There is significant interest in identifying other strategies to initiate an immune response in breast tumors that can subsequently be reinforced with checkpoint blockade agents. Preclinical experiments have shown that radiation can also attract an immune response. Experience in patients has been limited to date, but that’s about to change. A meta-analysis published in 2017 reported that there were more than 50 ongoing trials designed to evaluate the combination of radiation and some sort of checkpoint inhibitor.8

Other investigators are researching another strategy for making cold tumors hot: cryoablation. Work in the lab has shown that the process of injecting tumors with freezing gas damages surviving cancer cells enough to attract a large number of immune cells. A pilot study of this strategy used a single dose of ipilimumab (Yervoy) and/or cryoablation in 19 patients with breast cancer who planned on having mastectomies.9 Investigators gave preoperative cryoablation to 7 patients, ipilimumab to 6 patients, and both to the remaining 6 patients. The investigators noted that the individual treatments proved safe both as monotherapies and in combination. As for the effect of the combination, they wrote, “Potentially favorable intratumoral and systemic immunologic effects were observed with the combination, suggesting the possibility for induced and synergistic antitumor immunity with this strategy.”

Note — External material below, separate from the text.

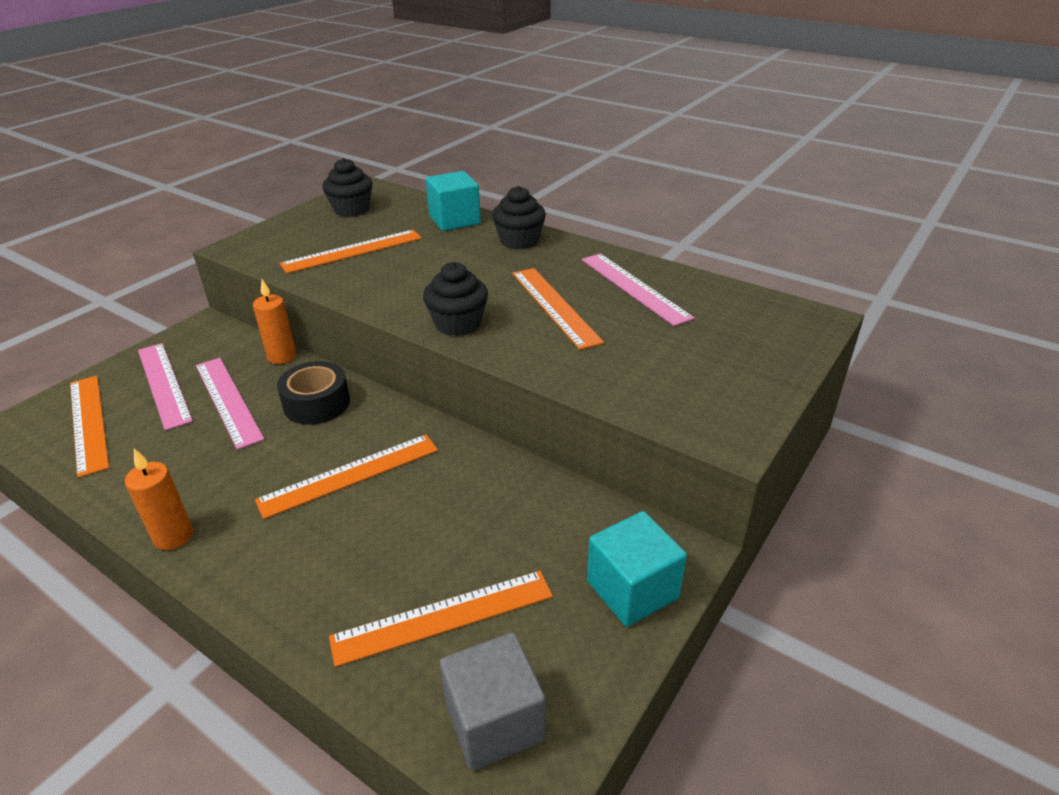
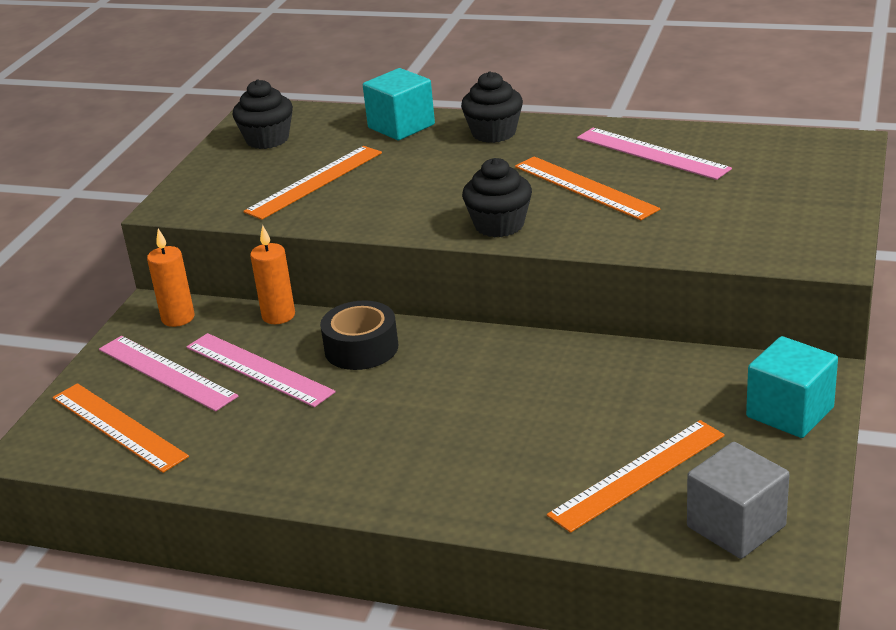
camera: 15 degrees left, 5 degrees down
(173, 536) = (321, 489): orange candle -> orange candle (178, 318)
(350, 475) = (455, 398): orange ruler -> none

Cancer vaccines are another experimental strategy for making cold tumors hot. Mittendorf, who is the director of the Breast Immuno-Oncology Program at Dana-Farber/Brigham and Women’s Cancer Center, is working with a HER2-derived peptide vaccine that both stimulates direct immune attack against breast cancer and could increase the efficacy of immune checkpoint blockade agents. Other research teams are working with experimental vaccines.

While many trials investigating these strategies are in the earliest phases, one study that could realistically change treatment strategies in the next year is the phase III IMpassion130 study of atezolizumab and nab-paclitaxel (Abraxane), which could begin reporting some preliminary results later this year. Unlike the early-stage trial, which tested the combination against heavily treated TNBC, IMpassion130 uses it as first-line therapy that could change standards of care for patients with newly diagnosed TNBC.

“If response in that larger trial matches response in the early-stage trials, it could lead to a change in the therapies we offer patients with metastatic TNBCs,” said Mittendorf, who is also giving a presentation, titled “Making Cold Tumors Hot.”